Forest Park National Bank is no ordinary bank.

Maybe it’s the strong focus on the community that sets it apart from the average Chase or Bank of America. Or perhaps it’s the Super Bowl trophy that gleams atop a shelf in one of the ground-floor offices.

Jerry Vainisi, the bank’s chairman and CEO, is the proud owner of the sterling silver football, having helped lead the Chicago Bears to winning its one and only championship title in franchise history in 1986. Vainisi was the team’s general manager at the time.

Though Vainisi has since moved on to managing bank accounts rather than football stars, he was recently reminded of his past with the Bears. The 68-year-old native of Chicago’s Rogers Park area was inducted into the Chicagoland Sports Hall of Fame on Sept. 15 with a ceremony at the Hawthorne Race Course in Cicero.
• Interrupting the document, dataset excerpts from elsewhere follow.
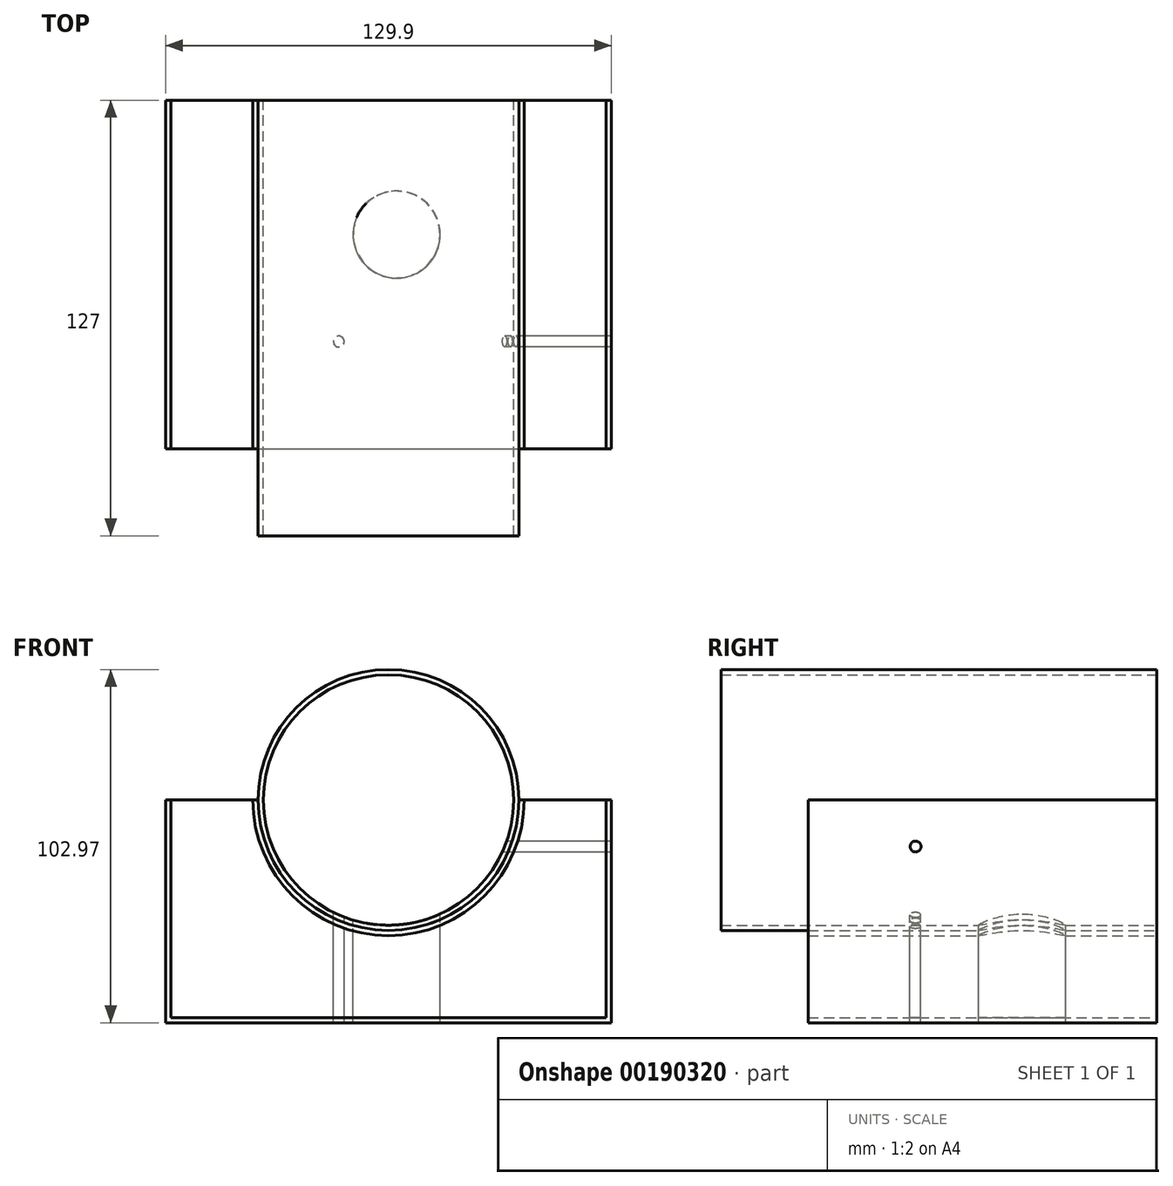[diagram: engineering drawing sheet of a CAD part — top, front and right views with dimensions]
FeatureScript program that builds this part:
annotation { "Feature Type Name" : "Feature", "Feature Type Description" : "" }
export const myFeature = defineFeature(function(context is Context, id is Id, definition is map)
    precondition{}
    {
        {
            var Q0;
            Q0=qCreatedBy(makeId("Front.planeOp"),FACE);
            var sketch = newSketch(context, id + "F0", { "sketchPlane" : qUnion([Q0])});
            skCircle(sketch, "E0", {"center": v(0, 0) * mm, "radius": 36.5 * mm});
            skCircle(sketch, "E1.0", {"center": v(0, 0) * mm, "radius": 38.02 * mm});
            skLineSegment(sketch, "E2", {"start": v(0, 0) * mm, "end": v(0, 36.5) * mm});
            skLineSegment(sketch, "E3", {"start": v(0, 0) * mm, "end": v(-31.6, -18.25) * mm});
            skLineSegment(sketch, "E4", {"start": v(0, 0) * mm, "end": v(31.6, -18.25) * mm});
            skSolve(sketch);
        }
        {
            var Q0;
            Q0=qCreatedBy(makeId("Right.planeOp"),FACE);
            var sketch = newSketch(context, id + "F1", { "sketchPlane" : qUnion([Q0])});
            skLineSegment(sketch, "E5", {"start": v(-51.87, -37.95) * mm, "end": v(-70.28, -37.95) * mm});
            skLineSegment(sketch, "E6", {"start": v(-70.28, -37.95) * mm, "end": v(-70.28, -13.57) * mm});
            skCircle(sketch, "E7", {"center": v(-70.28, -13.57) * mm, "radius": 1.59 * mm});
            skSolve(sketch);
        }
        {
            var Q0;
            Q0=makeQuery(id+"F0.imprint","IMPRINT",FACE,{"disambiguationData":[TD([[makeQuery(id+"F0.imprint","IMPRINT",EDGE,{"derivedFrom":sQuery(id+"F0.wireOp",EDGE,"E0")}),-1.0]])]});
            extrude(context, id + "F2", {"entities" : qUnion([Q0]), "depth" : 127 * mm});
        }
        {
            var Q0;
            Q0=qCreatedBy(makeId("Top.planeOp"),FACE);
            var sketch = newSketch(context, id + "F3", { "sketchPlane" : qUnion([Q0])});
            skCircle(sketch, "E8", {"center": v(2.36, -39.17) * mm, "radius": 12.7 * mm});
            skLineSegment(sketch, "E9", {"start": v(0, 0) * mm, "end": v(2.36, 0) * mm});
            skLineSegment(sketch, "E10", {"start": v(2.36, 0) * mm, "end": v(2.36, -57.65) * mm});
            skLineSegment(sketch, "E11", {"start": v(0, 0) * mm, "end": v(-14.48, 0) * mm});
            skLineSegment(sketch, "E12", {"start": v(-14.48, 0) * mm, "end": v(-14.48, -70.36) * mm});
            skCircle(sketch, "E13", {"center": v(-14.48, -70.36) * mm, "radius": 1.59 * mm});
            skSolve(sketch);
        }
        {
            var Q0;
            {var subQ0=sQuery(id+"F3.wireOp",EDGE,"E10");var subQ1=sQuery(id+"F3.wireOp",EDGE,"E8");var subQ2=makeQuery(id+"F3.imprint","INTERSECT",VERTEX,{"disambiguationData":[OD(0.0)],"derivedFrom":[subQ1,subQ0]});Q0=makeQuery(id+"F3.imprint","IMPRINT",FACE,{"disambiguationData":[TD([[makeQuery(id+"F3.imprint","IMPRINT",EDGE,{"disambiguationData":[TD([[subQ2,1.0]])],"derivedFrom":subQ1}),1.0]])]});}
            var Q1;
            {var subQ0=sQuery(id+"F3.wireOp",EDGE,"E10");var subQ1=sQuery(id+"F3.wireOp",EDGE,"E8");var subQ2=makeQuery(id+"F3.imprint","INTERSECT",VERTEX,{"disambiguationData":[OD(0.0)],"derivedFrom":[subQ1,subQ0]});Q1=makeQuery(id+"F3.imprint","IMPRINT",FACE,{"disambiguationData":[TD([[makeQuery(id+"F3.imprint","IMPRINT",EDGE,{"disambiguationData":[TD([[subQ2,-1.0]])],"derivedFrom":subQ1}),1.0]])]});}
            extrude(context, id + "F4", {"entities" : qUnion([Q0, Q1]), "oppositeDirection" : true, "depth" : 127 * mm});
        }
        {
            var Q0;
            Q0=makeQuery(id+"F3.imprint","IMPRINT",FACE,{"disambiguationData":[TD([[makeQuery(id+"F3.imprint","IMPRINT",EDGE,{"derivedFrom":sQuery(id+"F3.wireOp",EDGE,"E13")}),1.0]])]});
            extrude(context, id + "F5", {"entities" : qUnion([Q0]), "oppositeDirection" : true, "depth" : 127 * mm});
        }
        {
            var Q0;
            Q0=makeQuery(id+"F1.imprint","IMPRINT",FACE,{"disambiguationData":[TD([[makeQuery(id+"F1.imprint","IMPRINT",EDGE,{"derivedFrom":sQuery(id+"F1.wireOp",EDGE,"E7")}),1.0]])]});
            extrude(context, id + "F6", {"entities" : qUnion([Q0]), "depth" : 127 * mm});
        }
        {
            var Q0;
            Q0=makeQuery(id+"F4.opExtrude","SWEPT_BODY",BODY,{"disambiguationData":[OSD([sQuery(id+"F3.wireOp",EDGE,"E8")])]});
            var Q1;
            Q1=makeQuery(id+"F5.opExtrude","SWEPT_BODY",BODY,{"disambiguationData":[OSD([sQuery(id+"F3.wireOp",EDGE,"E13")])]});
            var Q2;
            Q2=makeQuery(id+"F6.opExtrude","SWEPT_BODY",BODY,{"disambiguationData":[OSD([sQuery(id+"F1.wireOp",EDGE,"E7")])]});
            var Q3;
            Q3=makeQuery(id+"F2.opExtrude","SWEPT_BODY",BODY,{"disambiguationData":[OSD([sQuery(id+"F0.wireOp",EDGE,"E0"),sQuery(id+"F0.wireOp",EDGE,"E1.0")])]});
            booleanBodies(context, id + "F7", {"operationType" : BooleanOperationType.SUBTRACTION, "tools" : qUnion([Q0, Q1, Q2]), "targets" : qUnion([Q3]), "keepTools" : true});
        }
        {
            var Q0;
            Q0=qCreatedBy(makeId("Front.planeOp"),FACE);
            var sketch = newSketch(context, id + "F8", { "sketchPlane" : qUnion([Q0])});
            skCircle(sketch, "E14.0", {"center": v(0, 0) * mm, "radius": 38.02 * mm});
            skLineSegment(sketch, "E15", {"start": v(0, -38.02) * mm, "end": v(0, -63.42) * mm});
            skLineSegment(sketch, "E16", {"start": v(-38.02, 0) * mm, "end": v(-63.42, 0) * mm});
            skLineSegment(sketch, "E17", {"start": v(38.02, 0) * mm, "end": v(63.42, 0) * mm});
            skLineSegment(sketch, "E18", {"start": v(-63.42, 0) * mm, "end": v(-63.42, -63.42) * mm});
            skLineSegment(sketch, "E19", {"start": v(-63.42, -63.42) * mm, "end": v(63.42, -63.42) * mm});
            skLineSegment(sketch, "E20", {"start": v(63.42, -63.42) * mm, "end": v(63.42, 0) * mm});
            skSolve(sketch);
        }
        {
            var Q0;
            {var subQ2=sQuery(id+"F8.wireOp",EDGE,"E15");Q0=makeQuery(id+"F8.imprint","IMPRINT",FACE,{"disambiguationData":[TD([[makeQuery(id+"F8.imprint","IMPRINT",EDGE,{"derivedFrom":subQ2}),-1.0]])]});}
            var Q1;
            {var subQ1=sQuery(id+"F8.wireOp",EDGE,"E15");Q1=makeQuery(id+"F8.imprint","IMPRINT",FACE,{"disambiguationData":[TD([[makeQuery(id+"F8.imprint","IMPRINT",EDGE,{"derivedFrom":subQ1}),1.0]])]});}
            extrude(context, id + "F9", {"entities" : qUnion([Q0, Q1]), "depth" : 101.6 * mm});
        }
        {
            var Q0;
            Q0=makeQuery(id+"F5.opExtrude","SWEPT_BODY",BODY,{"disambiguationData":[OSD([sQuery(id+"F3.wireOp",EDGE,"E13")])]});
            var Q1;
            Q1=makeQuery(id+"F4.opExtrude","SWEPT_BODY",BODY,{"disambiguationData":[OSD([sQuery(id+"F3.wireOp",EDGE,"E8")])]});
            var Q2;
            Q2=makeQuery(id+"F6.opExtrude","SWEPT_BODY",BODY,{"disambiguationData":[OSD([sQuery(id+"F1.wireOp",EDGE,"E7")])]});
            var Q3;
            Q3=makeQuery(id+"F9.opExtrude","SWEPT_BODY",BODY,{"disambiguationData":[OSD([sQuery(id+"F8.wireOp",EDGE,"E14.0"),sQuery(id+"F8.wireOp",EDGE,"E16"),sQuery(id+"F8.wireOp",EDGE,"E17"),sQuery(id+"F8.wireOp",EDGE,"E18"),sQuery(id+"F8.wireOp",EDGE,"E19"),sQuery(id+"F8.wireOp",EDGE,"E20")])]});
            booleanBodies(context, id + "F10", {"operationType" : BooleanOperationType.SUBTRACTION, "tools" : qUnion([Q0, Q1, Q2]), "targets" : qUnion([Q3]), "keepTools" : true});
        }
        {
            var Q0;
            Q0=qCreatedBy(makeId("Front.planeOp"),FACE);
            var sketch = newSketch(context, id + "F11", { "sketchPlane" : qUnion([Q0])});
            skCircle(sketch, "E21.0", {"center": v(0, 0) * mm, "radius": 38.02 * mm});
            skLineSegment(sketch, "E22", {"start": v(-38.02, 0) * mm, "end": v(-39.55, 0) * mm});
            skCircle(sketch, "E23", {"center": v(0, 0) * mm, "radius": 39.55 * mm});
            skLineSegment(sketch, "E24", {"start": v(-39.55, 0) * mm, "end": v(-64.95, 0) * mm});
            skLineSegment(sketch, "E25", {"start": v(-64.95, 0) * mm, "end": v(-64.95, -64.95) * mm});
            skLineSegment(sketch, "E26", {"start": v(-64.95, -64.95) * mm, "end": v(64.95, -64.95) * mm});
            skLineSegment(sketch, "E27", {"start": v(64.95, -64.95) * mm, "end": v(64.95, 0) * mm});
            skLineSegment(sketch, "E28", {"start": v(64.95, 0) * mm, "end": v(39.55, 0) * mm});
            skSolve(sketch);
        }
        {
            var Q0;
            {var subQ0=sQuery(id+"F11.wireOp",EDGE,"E24");Q0=makeQuery(id+"F11.imprint","IMPRINT",FACE,{"disambiguationData":[TD([[makeQuery(id+"F11.imprint","IMPRINT",EDGE,{"derivedFrom":subQ0}),1.0]])]});}
            extrude(context, id + "F12", {"entities" : qUnion([Q0]), "depth" : 101.6 * mm});
        }
        {
            var Q0;
            Q0=makeQuery(id+"F5.opExtrude","SWEPT_BODY",BODY,{"disambiguationData":[OSD([sQuery(id+"F3.wireOp",EDGE,"E13")])]});
            var Q1;
            Q1=makeQuery(id+"F4.opExtrude","SWEPT_BODY",BODY,{"disambiguationData":[OSD([sQuery(id+"F3.wireOp",EDGE,"E8")])]});
            var Q2;
            Q2=makeQuery(id+"F6.opExtrude","SWEPT_BODY",BODY,{"disambiguationData":[OSD([sQuery(id+"F1.wireOp",EDGE,"E7")])]});
            var Q3;
            Q3=makeQuery(id+"F12.opExtrude","SWEPT_BODY",BODY,{"disambiguationData":[OSD([sQuery(id+"F11.wireOp",EDGE,"E23"),sQuery(id+"F11.wireOp",EDGE,"E24"),sQuery(id+"F11.wireOp",EDGE,"E25"),sQuery(id+"F11.wireOp",EDGE,"E26"),sQuery(id+"F11.wireOp",EDGE,"E27"),sQuery(id+"F11.wireOp",EDGE,"E28")])]});
            booleanBodies(context, id + "F13", {"operationType" : BooleanOperationType.SUBTRACTION, "tools" : qUnion([Q0, Q1, Q2]), "targets" : qUnion([Q3])});
        }
    });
The award is meant to “pay tribute to the sports legends whose careers have thrilled, entertained and enriched our lives with unforgettable moments of greatness,” according to the Hall of Fame website.

For Vainisi, the honor came as a surprise. He hasn’t worked in the sports business for about 15 years. But he was pleased, nonetheless.

“Obviously, winning the Super Bowl was a dream come true,” he said, recalling the highlight of his NFL career.

On top of winning the big game, Vainisi also said he was proud of the fact that George Halas, “in one of his last official acts,” handpicked him to run the very team that Halas “had nurtured from its infancy.” Halas appointed Vainisi on Aug. 24, 1983 as executive vice president and general manager, joining Bears coach Mike Ditka.

“Being given that assignment by Coach Halas, working with Mike Ditka and having that bond that we had, accomplishing all of that was clearly the highlight,” Vainisi said.

On Mike Ditka

Vainisi and Ditka developed a pretty close relationship with one another. There was a “mutual understanding” between the two, in that many things were “really kind of unwritten.”

“All we really wanted to do was what was best for the organization and win a Super Bowl,” Vainisi said. “We never had any doubt about each other’s motives. He’s a piece of work. Literally, what you see is what you get. And that’s what motivated people, too.”

After 15 years with the Bears – the last four as general manager – Vainisi spent a few years with the Detroit Lions and then headed an organization that later became known as NFL Europe. He retired from football in 1995 and joined the Chicago law firm of Hinshaw & Culbertson practicing sports and entertainment law.

Throughout his time as an NFL executive, Vainisi had also been serving as a member on the board of Forest Park National Bank. After an opportunity arose in 1999, Vainisi bought out the other members and took full-ownership of the bank, which was originally established in 1943.

The transition from running a football organization to running a bank went well, he said. “Good solid business principles apply no matter what business you’re in,” Vainisi said.

According to Don Offermann, senior vice president at the bank, Vainisi wants to put together a strong team to make a “championship” bank.

“The skills that it took to build that (Bears) team down there are similar to the skills that it takes to run a really successful community bank,” Offermann said. “He understands that if you are going to be a community bank, you have to have the right people.”

Community banking

Vainisi said he has stood by the philosophy, “If it’s good for the community, it’s good for the bank.”

According to Laurie Kokenes, executive director of the Forest Park Chamber of Commerce and Development, Vainisi has had a tremendous impact on the business development and revitalization of Madison Street, as well as other areas in town.

The bank – which houses the Chamber of Commerce office and a free community meeting room for any group in need – has played a large role in securing finances for many of the local businesses. What’s more, Vainisi has run a couple of corporations that set out to buy local property in poor condition, renovate the building, and then wait on it until the appropriate tenants were found. In this way, he has been involved in bringing Brown Cow, Two Fish and Flavour Cooking School, among many others, to Forest Park.

“For anyone in business, you are trying to make money and you don’t want your properties to be empty, but they were different,” Kokenes said. “They would go the extra mile because their goal was to create something really great in the community.”

Offermann, who was part of this venture with Vainisi, recalls how the building now occupied by Molly Malone’s used to be a meat packing house before Vainisi fixed it up.

“It was a little scary inside with meat hooks and meat saws and freezers,” he said. “It was a deteriorating property on Madison Street that had a lot of potential.”

Offermann also noted that Vainisi’s outreach didn’t end at Madison.

“I can just go up and down the streets naming his influences of various types,” Offermann said. “To have him giving his energy to Forest Park, we are fortunate to have that. …He makes things happen.”